* [EXCERPTED TEXT]
◆ ◆ ◆ ◆

On Saturday night, I had the wonderful opportunity to dine with the Board of Directors of the Luther I. Replogle Foundation. The foundation distributes resources in Chicago, Minneapolis, and DC. They rotate the location of board meetings so they can visit the programs they fund, or, like in my case, meet the leaders of those programs. In November, Reach was honored to received $5,000 from Replogle Foundation, and Saturday was my first opportunity to meet the people behind those resources. It was a great evening.
The enthusiastic group asked a number of great questions, and they seemed genuinely interested in learning about the program’s progress thus far. I had the opportunity to talk for a bit about the greatest challenges we’ve faced thus far – and, it should surprise few educators that those challenges involve adults more than kids. Additionally, we spent a good amount of time speaking about my hope for Reach’s future – specifically, the way that we can be “model makers” in spreading our unique model by training others to implement it in their communities.
As I drove home from dinner, I found myself smiling – perhaps some sort of entrepreneur’s high. My excitement was related mostly to two distinct aspects of the conversation. First of all, the Replogle Foundation clearly understands the need to fund good ideas, not just established entities. They spoke openly about their hope that one day we would graduate from their portfolio. This graduation would involve Reach attaining a level at which we would be seeking significantly larger funders. While Reach has found some support from a select group of forward-thinking foundations, the foundation community seems especially risk averse these days. The Replogle Foundation provided a refreshing vacation from the current dialogue in the foundation community.

◆ ◆ ◆ ◆

* [MATERIAL PROVIDED]
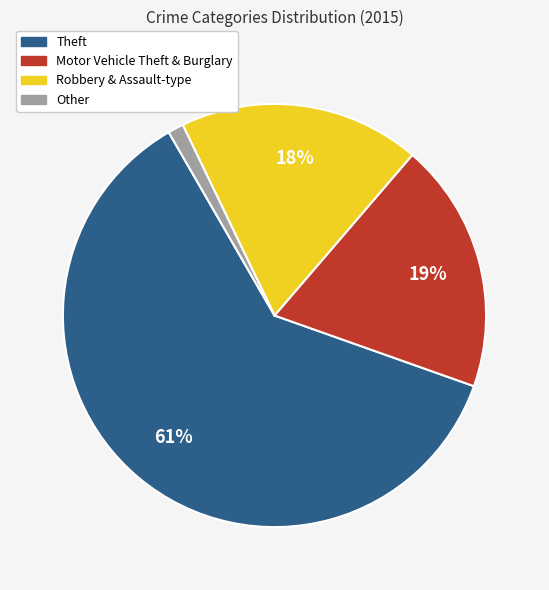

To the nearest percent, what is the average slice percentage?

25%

◆ ◆ ◆ ◆

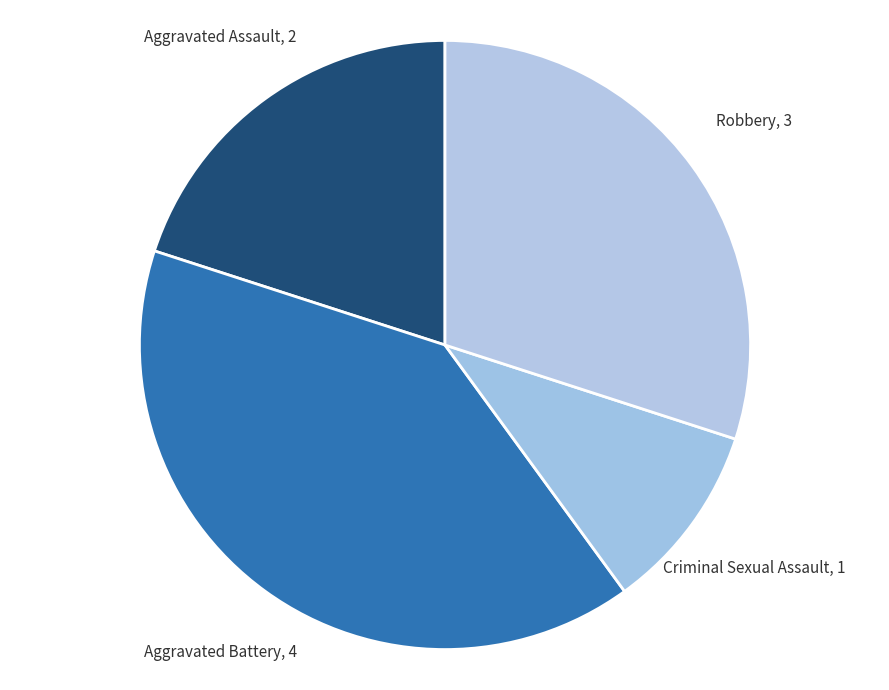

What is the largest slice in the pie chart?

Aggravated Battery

◆ ◆ ◆ ◆

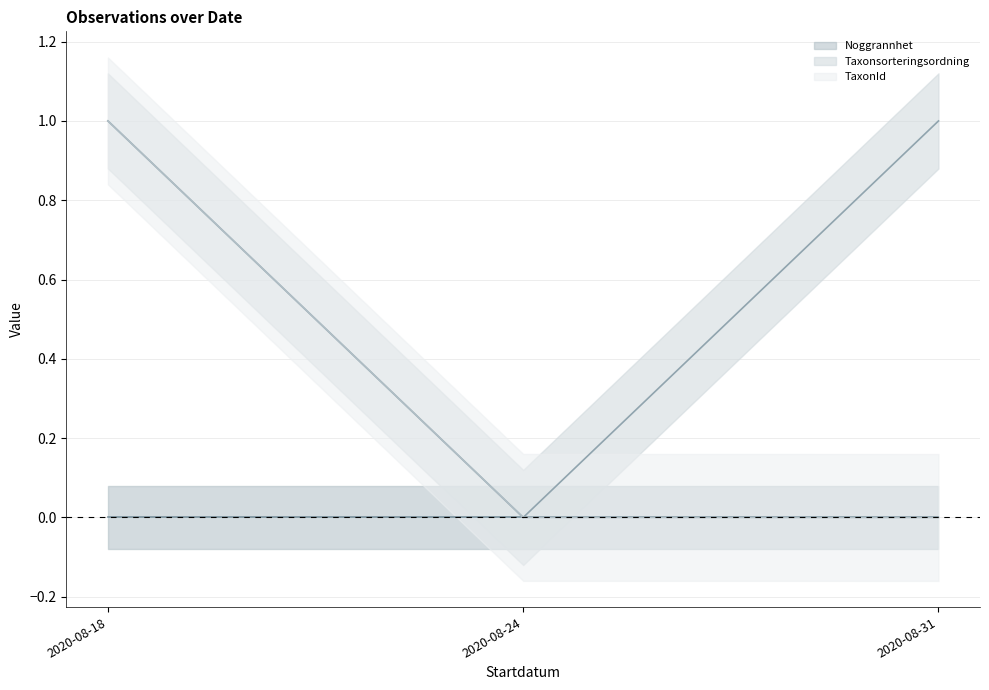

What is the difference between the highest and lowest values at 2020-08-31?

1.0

◆ ◆ ◆ ◆

* [EXERCISE DIRECTIONS] List every place where the text about the dinner with the Replogle Foundation board says the foundation distributes resources.

* [TASK OUTPUT] Chicago, Minneapolis, DC